What is the difference between vegetarian and vegan?
A vegetarian diet omits meat, but includes animal products like dairy and eggs, while a vegan diet includes only plant based foods.
Initially, it may seem difficult to imagine life without animal products, but with an array of widely available vegan counterparts to common dairy staples the transition to a vegan diet is seamless. Instead of cow’s milk, a vegan may choose soy, rice or nut milk for their morning cereal, and heart healthy vegan buttery spread on their toast. When baking, eggs are easily replaced without notice, and there exists a world of vegan cheese at supermarkets.
What does a typical vegan diet look like?
Just as every snowflake is unique, there are as many vegan diets as there are vegans.
Every individual literally comes to the table with unique preferences, dietary needs, and lifestyle choices, therefore no two vegan diets will look the same.
The following menus are a glimpse into a day in the life of a vegan:
Breakfast: Oatmeal with soy milk, topped with toasted sunflower seeds, and caramelized bananas. Coffee with coconut milk creamer
Snack: An orange
Lunch: Mixed green salad, vegetarian chili ,and crusty french bread. Herbal tea
Dinner: Asian style tofu & mixed veggie stir fry over brown rice
Dessert: chocolate mousse (Yes, vegan’s enjoy dessert too!)
Breakfast: Super smoothie made with frozen berries, frozen banana, rice milk & almond butter
Snack: Dates stuffed with vegan cream cheese
Lunch: Roasted vegetables over quinoa pilaf with balsamic vinaigrette. Sparkling water
Snack: Red pepper strips dipped in hummus
Dinner: Whole wheat fettuccine with marinara with a side of steamed spinach. a glass of red wine
Can a vegan diet be followed throughout life?
Yes, a vegan diet is appropriate and beneficial for all ages and stages of life including childhood, adolescence, and elder years. For pregnant women, a vegan diet is both nourishing for mother and growing baby. In addition to providing all essential nutrients, a well balanced vegan diet includes more antioxidant rich foods and eliminates those foods that compromise the body’s natural ability to feel vibrant, light and youthful. In short, a vegan diet will keep you looking and feeling your absolute best irrespective of age, gender, or circumstance.
Where do vegans get their protein?
Everywhere! In fact all foods contains some protein. It is easy to get more than enough protein from everyday foods such as as peanut butter, kale, black beans, and a variety of whole grains, notably quinoa. No need to be concerned that that a vegan diet does not offer “complete protein”, or that you’ll have to combine certain foods to get what you need. Rest assured, that combing business is outdated science; your body is intelligent and it will utilize what you need when you need it.
What about calcium?
Vegans get calcium the same place the cows get theirs...greens. Cut out the middle man, or in this case cow, and go strait to the source for your calcium needs, to green leafy vegetables. Other concentrated protein sources include broccoli, tofu, commercially prepared non-dairy milk, tahini (sesame seed) butter and almonds. Additionally, 8 oz. of fortified orange juice has the same amount of calcium as 8 oz. cows milk.
I’m an athlete, can I build muscle on a vegan diet?
Unequivocally, yes. A vegan diet provides abundant protein,complex carbohydrates and good fats without the artery-clogging cholesterol and saturated fats found in meat, eggs, and dairy products. Take inspiration from elite vegan athletes, Sports Illustrated "Olympian of the Century" Carl Lewis, top ultra-marathon runner Scott Jurek, tennis legend Chris Evert, football star Ricky Williams, Ultimate Fighting champ Mac Danzig, NBA stars Raja Bell and Salim Stoudamire, and boxing champ Keith Holmes.
Still need convincing? Imagine the strongest animal, the gorilla, with an upper body strength about 4-6 times more powerful than that of an adult human giving them enough power to bench press a couple of cars. You guessed it, she’s our vegan cousin.

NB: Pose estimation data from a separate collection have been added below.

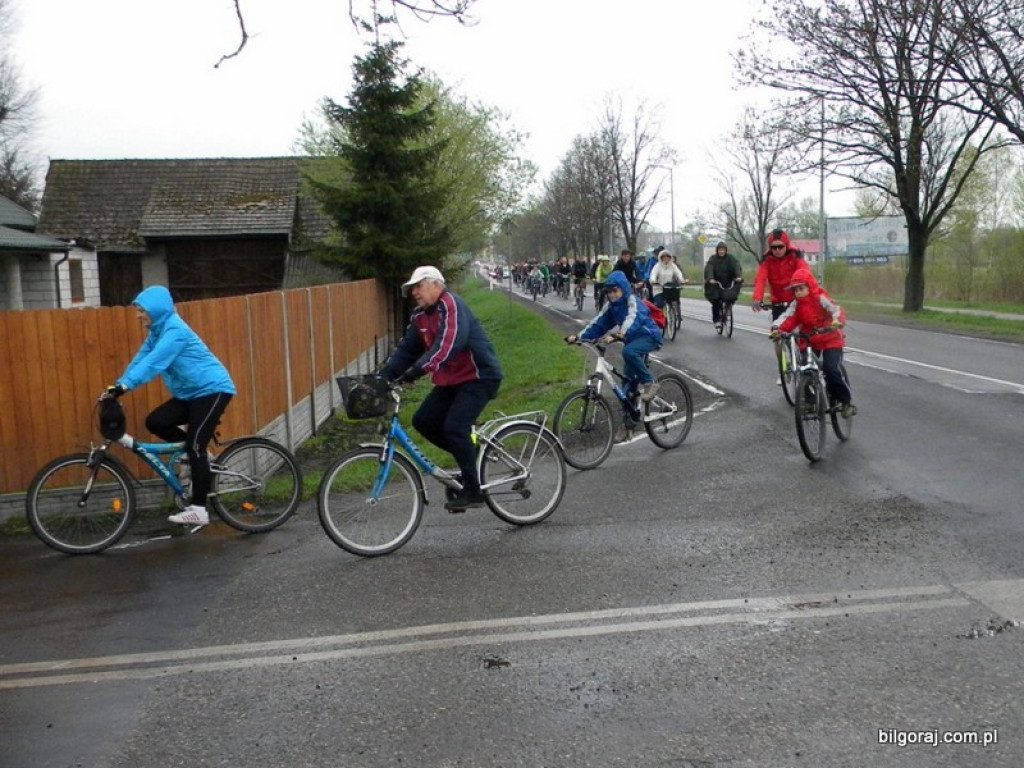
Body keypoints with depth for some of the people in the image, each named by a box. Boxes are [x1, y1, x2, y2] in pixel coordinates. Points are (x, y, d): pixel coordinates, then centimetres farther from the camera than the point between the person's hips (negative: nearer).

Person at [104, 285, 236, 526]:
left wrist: (125, 385, -36)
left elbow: (153, 362, -29)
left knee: (195, 447, -12)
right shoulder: (158, 331, 11)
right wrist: (118, 385, -5)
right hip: (191, 393, 9)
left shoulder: (174, 330, -19)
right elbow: (141, 358, 6)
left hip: (212, 390, -9)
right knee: (155, 422, -3)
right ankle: (198, 455, 12)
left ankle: (198, 509, -7)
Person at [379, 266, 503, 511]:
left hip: (479, 376, -9)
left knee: (454, 426, -21)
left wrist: (417, 371, -39)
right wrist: (384, 376, -7)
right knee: (423, 420, 2)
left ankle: (473, 490, -9)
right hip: (451, 380, 9)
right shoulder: (420, 316, 9)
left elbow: (448, 344, -32)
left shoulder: (451, 305, -18)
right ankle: (470, 453, 17)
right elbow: (407, 348, 6)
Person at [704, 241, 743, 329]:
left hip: (728, 283, 1)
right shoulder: (713, 259, -5)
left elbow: (737, 266, -17)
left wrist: (739, 276, -37)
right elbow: (709, 269, -20)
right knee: (715, 302, -15)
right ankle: (716, 320, -3)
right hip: (715, 283, -1)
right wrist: (710, 279, -40)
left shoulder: (730, 258, -2)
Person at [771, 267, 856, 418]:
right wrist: (778, 328, -32)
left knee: (831, 370, -19)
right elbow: (789, 317, -12)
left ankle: (847, 401, -2)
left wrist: (837, 320, -50)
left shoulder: (820, 298, -14)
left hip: (830, 339, -5)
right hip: (809, 340, 5)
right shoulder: (796, 303, 1)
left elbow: (835, 309, -28)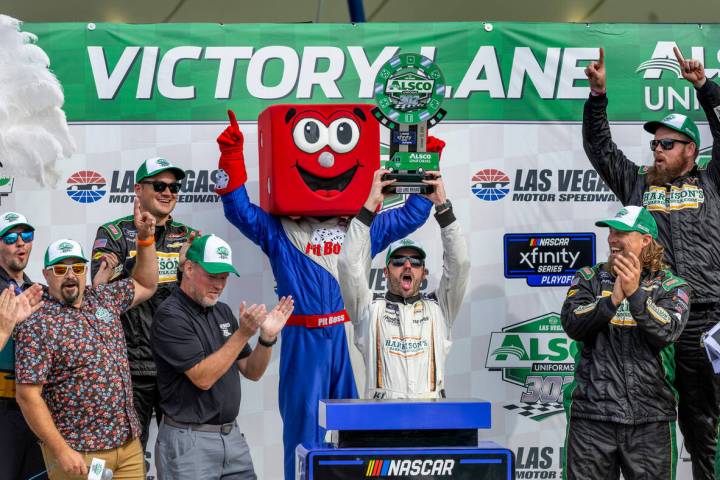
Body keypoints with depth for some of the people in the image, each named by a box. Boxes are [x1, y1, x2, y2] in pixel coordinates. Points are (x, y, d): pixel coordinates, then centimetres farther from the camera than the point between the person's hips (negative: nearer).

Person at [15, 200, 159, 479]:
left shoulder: (104, 299, 9)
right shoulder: (37, 326, -12)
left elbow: (146, 286, 26)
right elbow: (28, 396, -16)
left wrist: (145, 237, 14)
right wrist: (62, 451, -19)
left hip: (129, 443, 7)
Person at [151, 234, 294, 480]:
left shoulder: (223, 312, 10)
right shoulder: (170, 316, -13)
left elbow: (252, 372, 11)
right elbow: (203, 378, -20)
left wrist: (267, 337, -6)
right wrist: (243, 333, -22)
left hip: (232, 435, 7)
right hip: (189, 441, -7)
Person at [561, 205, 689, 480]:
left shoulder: (671, 286, 7)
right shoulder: (589, 279, 11)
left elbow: (667, 331, -12)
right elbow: (572, 325, -6)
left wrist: (635, 293, -25)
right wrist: (613, 299, -20)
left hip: (651, 418, 0)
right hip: (592, 412, 1)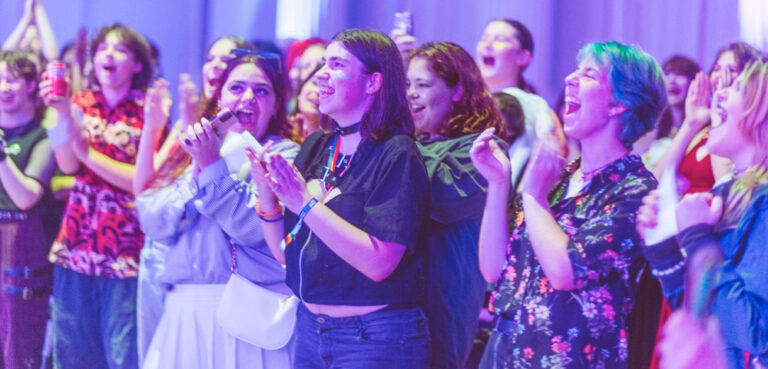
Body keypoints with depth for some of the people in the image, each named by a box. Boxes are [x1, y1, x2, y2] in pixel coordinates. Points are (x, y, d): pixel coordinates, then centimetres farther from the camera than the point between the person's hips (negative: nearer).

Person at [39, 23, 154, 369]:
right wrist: (63, 113, -18)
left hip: (126, 249, -4)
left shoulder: (149, 111, -3)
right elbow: (68, 166, -5)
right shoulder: (80, 103, 8)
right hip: (77, 242, 4)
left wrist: (88, 153, -12)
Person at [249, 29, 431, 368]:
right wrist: (266, 195, -8)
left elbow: (379, 263, -23)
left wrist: (306, 204, -23)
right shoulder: (316, 147, 6)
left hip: (376, 339, -6)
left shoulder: (396, 155, -13)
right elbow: (286, 254, 8)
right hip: (309, 328, 6)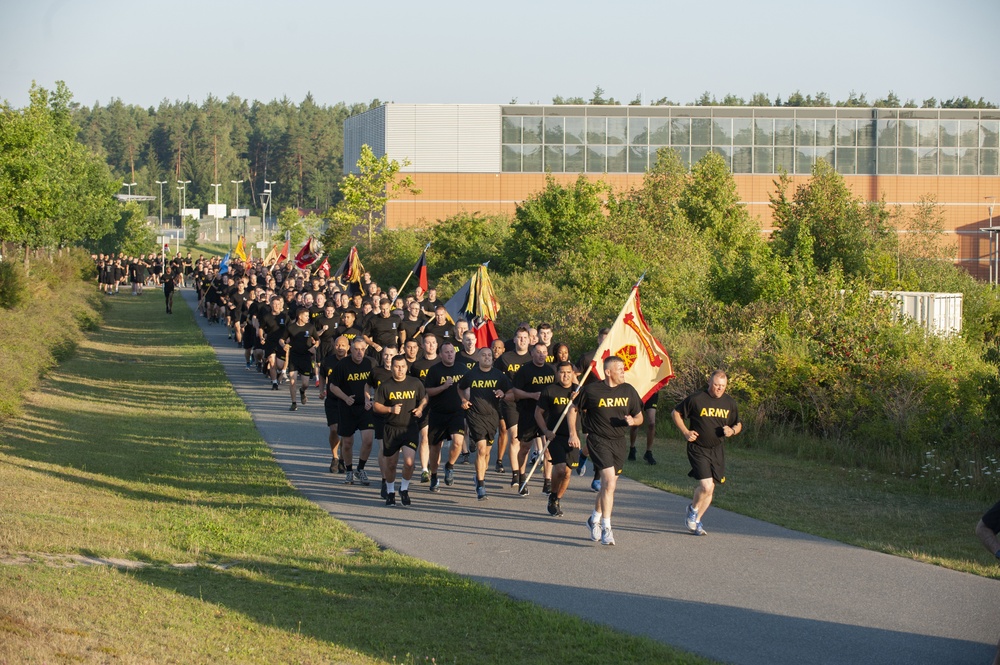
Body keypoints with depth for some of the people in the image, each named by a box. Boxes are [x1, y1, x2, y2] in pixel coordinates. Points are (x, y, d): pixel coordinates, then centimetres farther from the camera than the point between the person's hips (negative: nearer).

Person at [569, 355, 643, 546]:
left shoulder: (628, 391, 5)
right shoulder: (591, 391, -6)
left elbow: (639, 417, 14)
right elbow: (573, 409, 8)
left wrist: (632, 421, -10)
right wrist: (573, 434, 3)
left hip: (619, 442, 5)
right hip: (599, 440, -5)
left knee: (608, 485, 13)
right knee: (609, 482, -19)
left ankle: (595, 519, 37)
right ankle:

Will I loose weight on a vegan diet?
If you need to lose weight, then a vegan diet will allow you to do so without deprivation. Unlike fad diets, a vegan diet is nutrient dense while low in calories, offering more nutritional bang for your buck and allowing you to maintain long-term weight loss with ease.

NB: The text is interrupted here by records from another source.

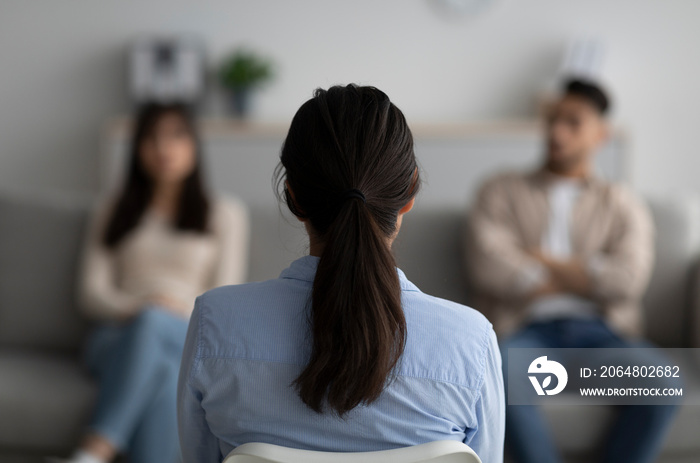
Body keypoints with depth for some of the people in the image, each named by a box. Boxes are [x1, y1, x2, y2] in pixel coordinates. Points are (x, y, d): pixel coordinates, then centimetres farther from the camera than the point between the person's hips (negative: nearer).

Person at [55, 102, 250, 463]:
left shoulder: (225, 213, 16)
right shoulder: (112, 214, 21)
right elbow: (92, 294, 9)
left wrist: (162, 313, -12)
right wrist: (134, 309, -12)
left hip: (190, 341, -1)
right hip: (118, 340, 1)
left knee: (153, 323, -40)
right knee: (161, 368, -38)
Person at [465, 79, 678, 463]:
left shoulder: (622, 204, 18)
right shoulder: (501, 193, 16)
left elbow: (627, 279, -2)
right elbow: (490, 269, -3)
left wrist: (539, 259, -1)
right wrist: (586, 278, 2)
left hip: (599, 332, 1)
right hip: (528, 331, -1)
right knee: (498, 372, -37)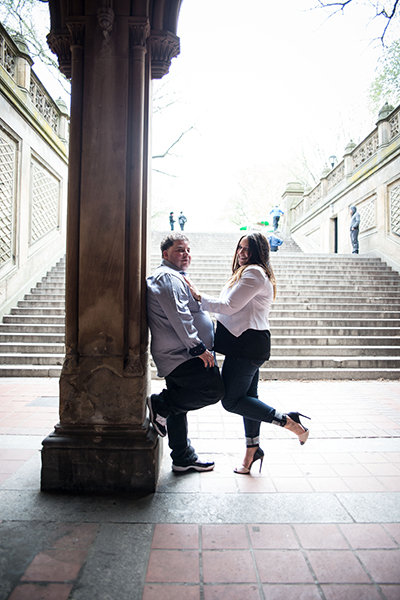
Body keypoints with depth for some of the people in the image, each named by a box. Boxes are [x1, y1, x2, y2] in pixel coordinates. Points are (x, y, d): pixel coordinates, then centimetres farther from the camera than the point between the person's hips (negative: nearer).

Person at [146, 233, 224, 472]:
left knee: (178, 406, 13)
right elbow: (178, 317, -21)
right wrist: (198, 347, -21)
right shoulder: (168, 277, -10)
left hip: (178, 356, 11)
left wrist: (199, 347, 27)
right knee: (214, 389, -14)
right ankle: (160, 405, -6)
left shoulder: (175, 278, 25)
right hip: (181, 355, -11)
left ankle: (184, 458, 22)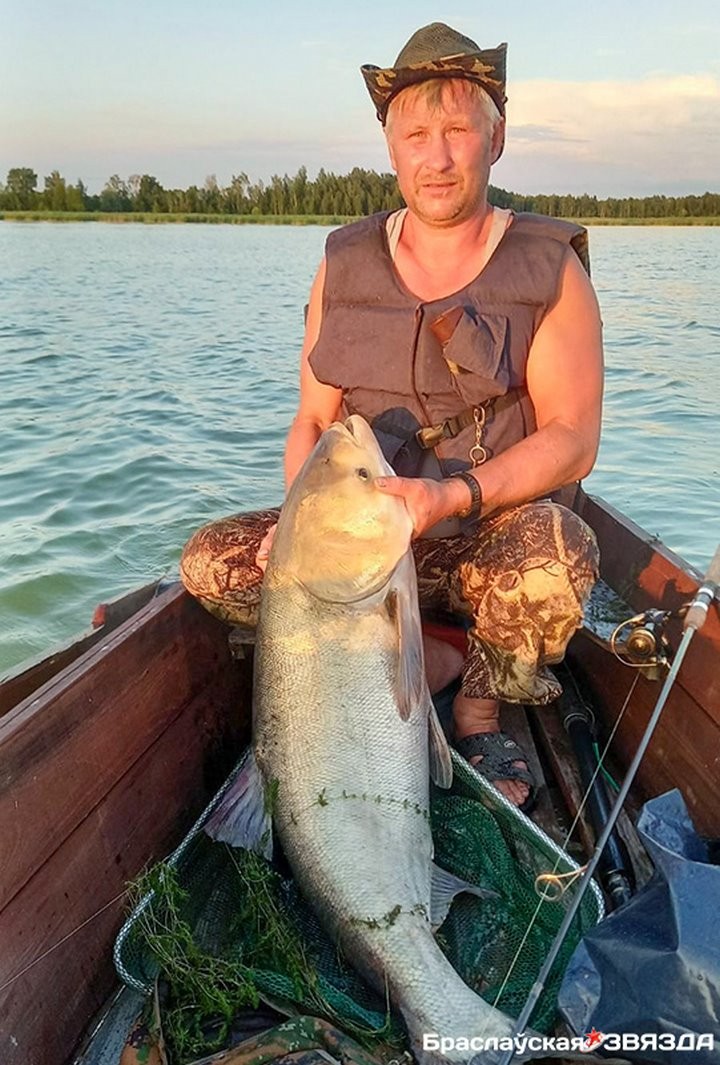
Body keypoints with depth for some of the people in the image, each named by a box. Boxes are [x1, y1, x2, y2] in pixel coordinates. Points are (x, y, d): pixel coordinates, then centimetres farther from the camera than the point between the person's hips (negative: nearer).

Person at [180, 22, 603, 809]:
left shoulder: (549, 267, -4)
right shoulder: (344, 264, 4)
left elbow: (573, 440, -10)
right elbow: (313, 421, 4)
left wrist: (454, 496, -27)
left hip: (494, 536, -2)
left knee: (555, 553, -36)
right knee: (212, 565, -16)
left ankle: (481, 704, -2)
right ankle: (436, 662, -3)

According to Journal of the American Dietetics Association, a comprehensive study on vegans compared over a thousand vegans in Europe to tens of thousands of meat eaters and vegetarians. The meat eaters, on average, were significantly heavier than the vegetarians, who were significantly heavier than the vegans. Even after controlling for exercise and smoking and other non dietary factors, vegans came out slimmest in every age group. Less than 2% of vegans were obese.
Do I have to be 100% vegan to adopt a vegan lifestyle?
No. There is a place for everyone on the vegan continuum; Meat eaters looking to adopt “meatless Mondays”, those excited about become as vegan as they can be, and everyone in between. Our bodies will reward us with health, vitality and youth for every effort made. Even seemingly small changes, sustained over time will inevitable lead to the results we desire.